Finding Older Article Using Online Tools

You do not always need the full text of scholarly articles to look "backward" to find older, related articles in the starting article's References or Works Cited section. There are databases that are designed to help us look backward. One of these databases is Web of Science - a very useful tool! Let's get to work with our starting article.

The image below is of the full record for our starting article in the Web of Science database. Note that off to the right side of the full record, there is a link called Cited References. That link will provide the list of items in the References or Works Cited section of the starting article.

Web of Science cited references

When you click the Cited References link, a new page opens that lets us look "backward" at all the items from the starting article's References or Works Cited section. We can look through the list for other articles that might be of use to us.

Web of Science cited references list

Item 13 in the Cited Reference list is the older article about expressions of online identity that we identified earlier.

web of science older article

Other Databases with Cited Reference Options

Not every database has the feature to let you look backward at Cited References. In addition to the Web of Science, here are a few more databases (not a comprehensive list) that have this feature.
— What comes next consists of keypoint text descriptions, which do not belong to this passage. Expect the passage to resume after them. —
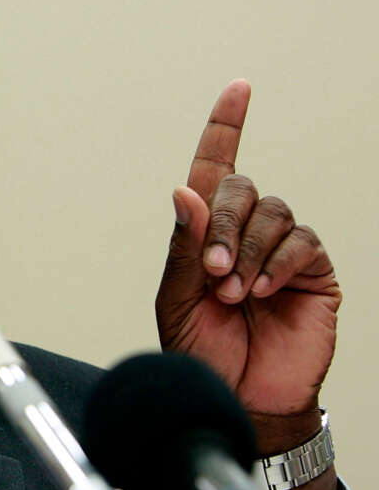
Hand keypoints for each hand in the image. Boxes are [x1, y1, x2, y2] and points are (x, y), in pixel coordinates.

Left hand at [155, 80, 340, 471]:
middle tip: (213, 273)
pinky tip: (262, 293)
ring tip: (234, 294)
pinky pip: (302, 240)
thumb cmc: (203, 355)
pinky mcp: (313, 270)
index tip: (239, 89)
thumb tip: (185, 191)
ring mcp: (281, 250)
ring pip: (273, 211)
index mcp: (205, 235)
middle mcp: (244, 234)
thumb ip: (182, 248)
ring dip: (248, 250)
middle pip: (241, 188)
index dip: (226, 128)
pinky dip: (277, 261)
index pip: (216, 170)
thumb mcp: (176, 303)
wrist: (240, 400)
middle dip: (222, 226)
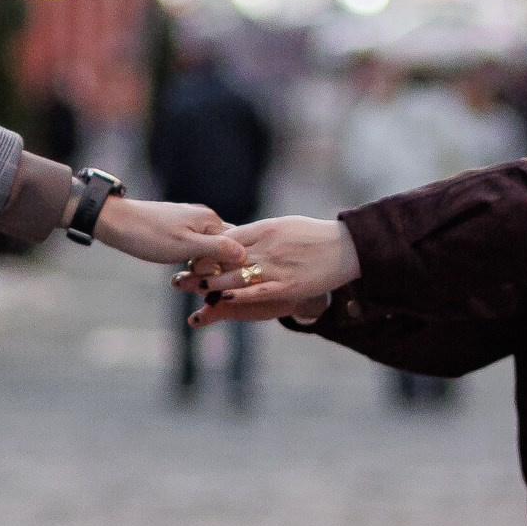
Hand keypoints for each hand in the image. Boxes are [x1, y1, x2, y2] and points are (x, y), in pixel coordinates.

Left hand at [91, 197, 236, 270]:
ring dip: (200, 267)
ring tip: (185, 277)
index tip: (212, 282)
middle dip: (213, 268)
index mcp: (211, 221)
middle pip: (224, 249)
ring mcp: (191, 222)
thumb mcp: (185, 246)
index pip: (236, 248)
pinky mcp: (179, 229)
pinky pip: (195, 248)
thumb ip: (217, 249)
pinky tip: (182, 269)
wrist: (114, 222)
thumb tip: (245, 254)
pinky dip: (191, 261)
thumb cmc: (148, 235)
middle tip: (192, 279)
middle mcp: (205, 218)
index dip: (228, 268)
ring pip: (208, 251)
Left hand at [186, 214, 360, 322]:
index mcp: (266, 229)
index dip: (207, 249)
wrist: (346, 248)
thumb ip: (259, 232)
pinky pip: (258, 292)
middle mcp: (268, 247)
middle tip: (180, 277)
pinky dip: (237, 296)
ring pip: (238, 276)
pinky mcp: (287, 285)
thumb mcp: (285, 225)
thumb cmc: (315, 235)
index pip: (229, 238)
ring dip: (213, 284)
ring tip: (193, 289)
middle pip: (227, 258)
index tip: (190, 257)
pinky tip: (221, 300)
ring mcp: (277, 267)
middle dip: (202, 269)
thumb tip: (234, 236)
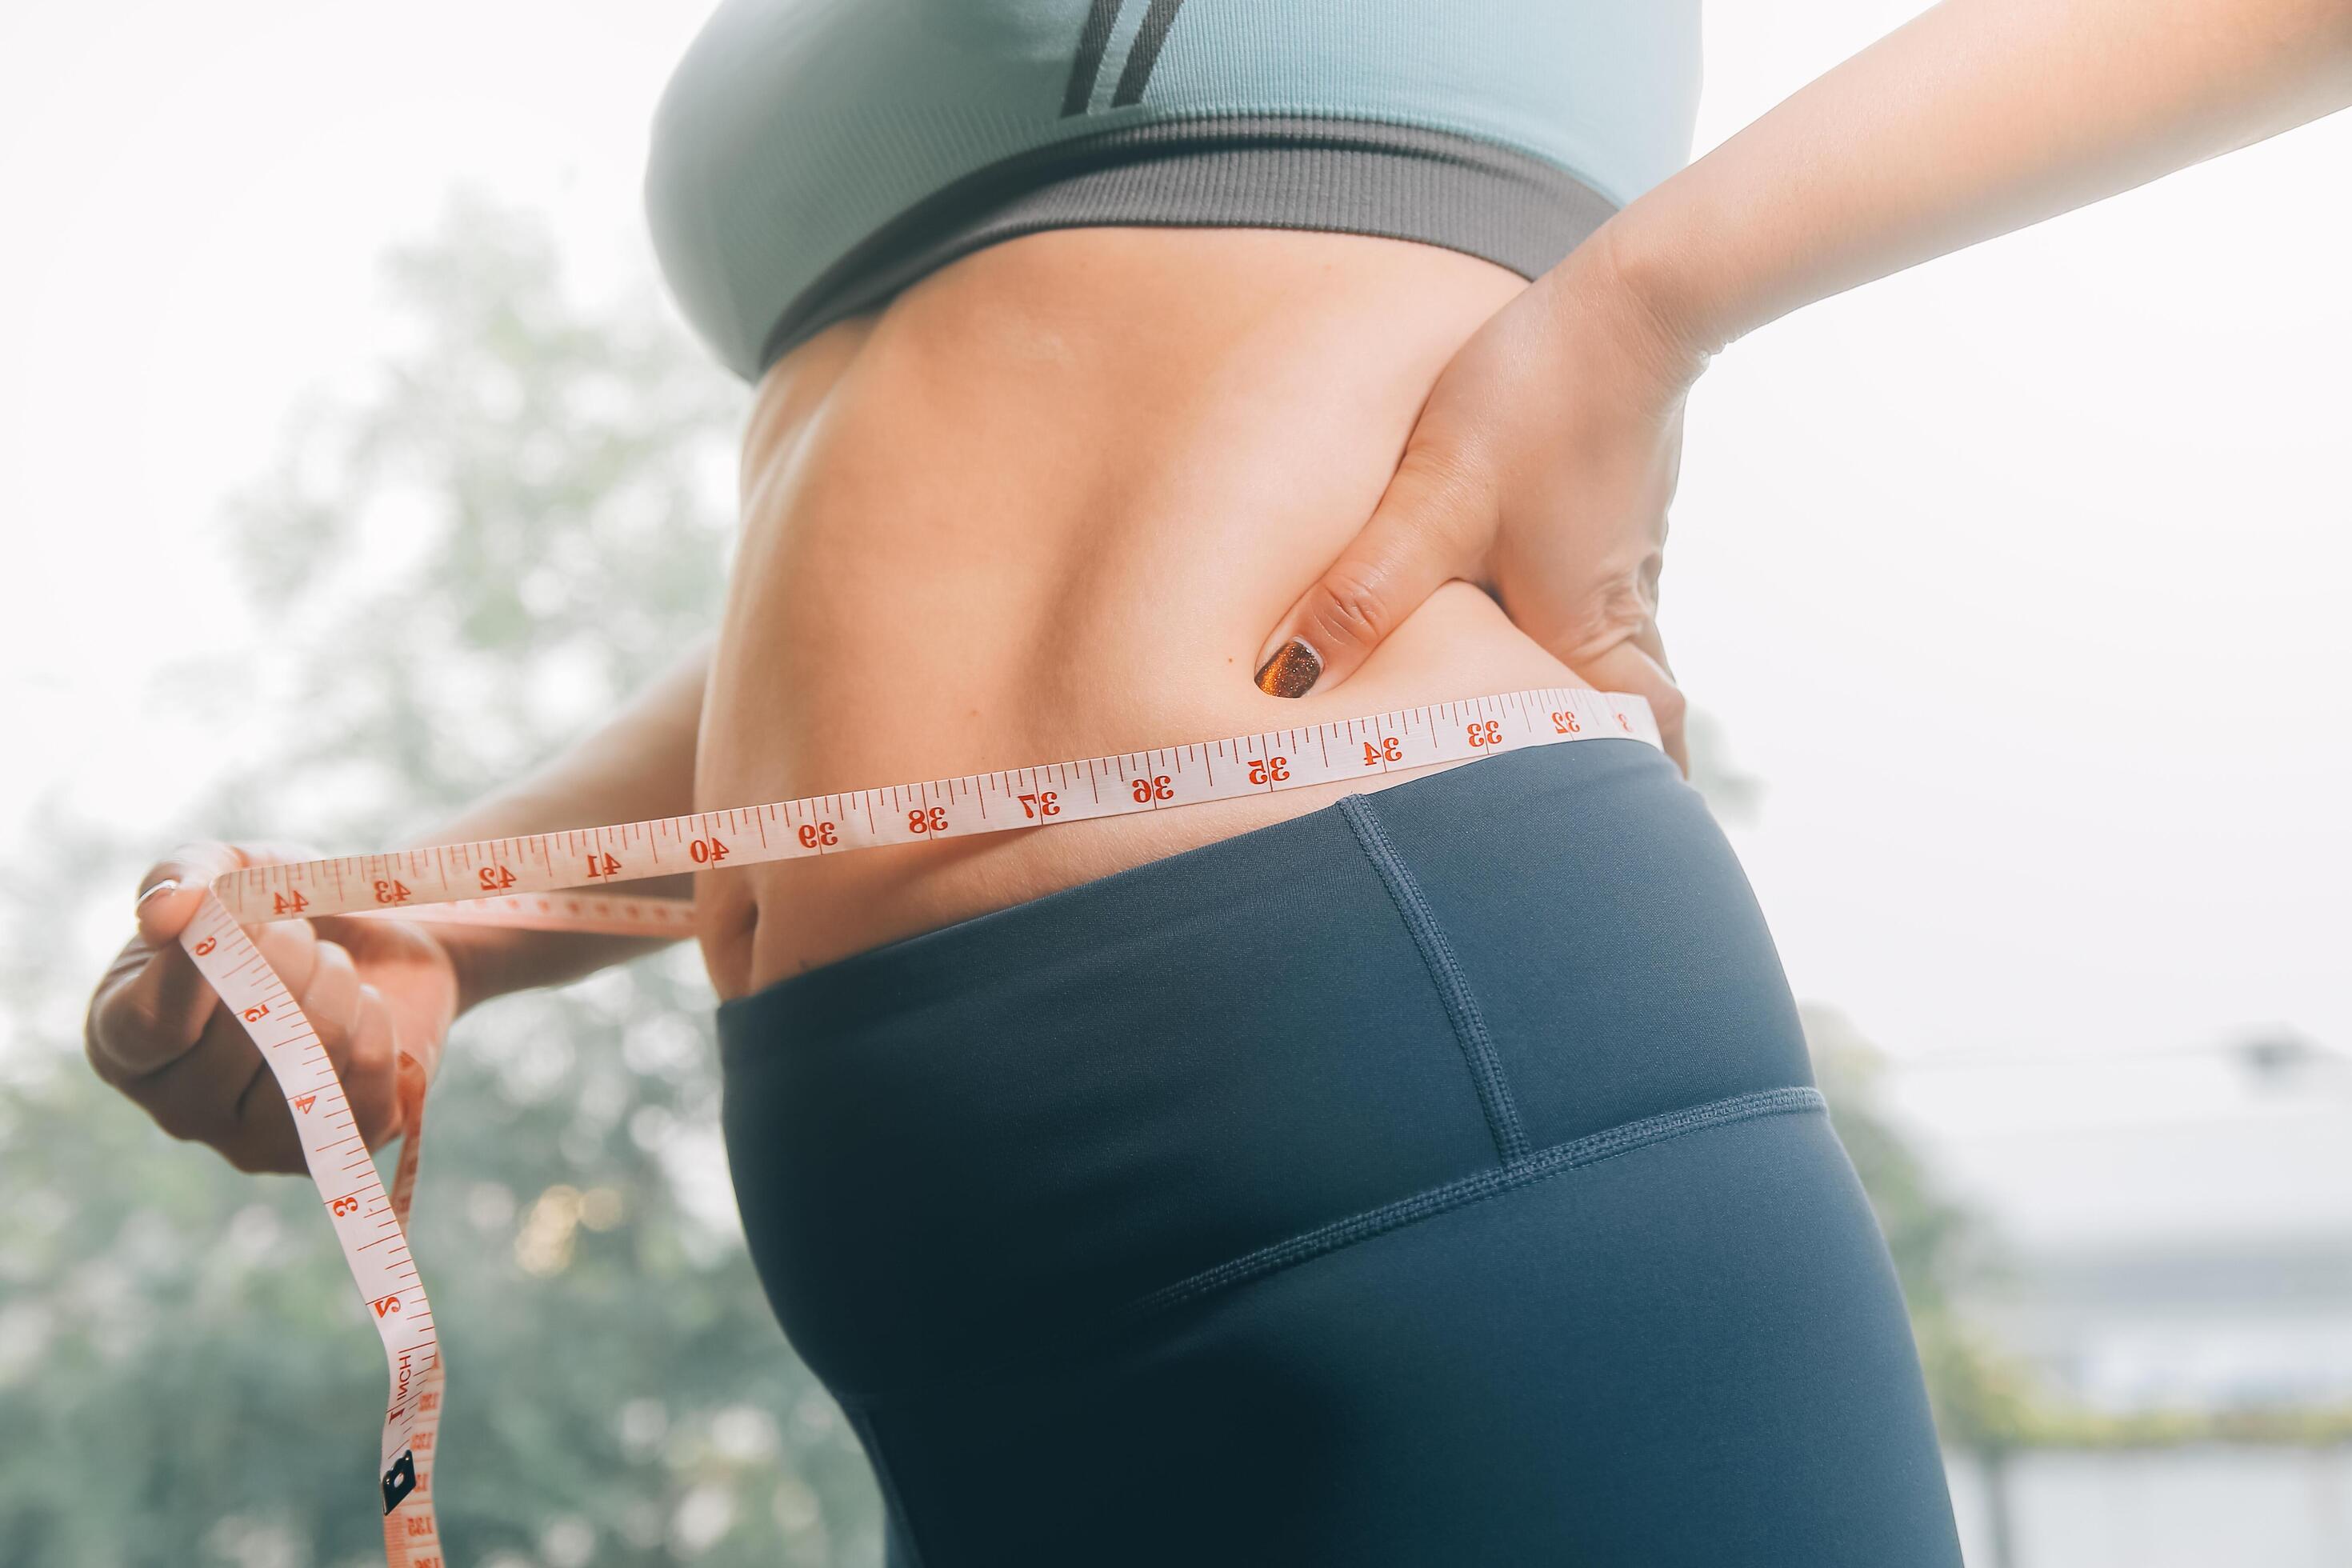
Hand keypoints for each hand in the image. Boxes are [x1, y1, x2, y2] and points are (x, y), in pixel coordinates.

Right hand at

  • In PsycInfo (psychology database), look for the References link in each record.

Psycinfo cited references link

  • In SciFinder Scholar (chemistry database), look for the Get Cited link from the Get Related Citations drop-down menu.

Scifinder Scholar cited references

YOUR Turn

  1. Look up your starting article in the Web of Science database (use link above).
  2. If you find the article (might not always happen), open the full version of the record by clicking on the title
    Click the Cited References link to look at the items from your starting article's References or Cited Works section.
  3. Do you find any articles in that list that look relevant to your topic?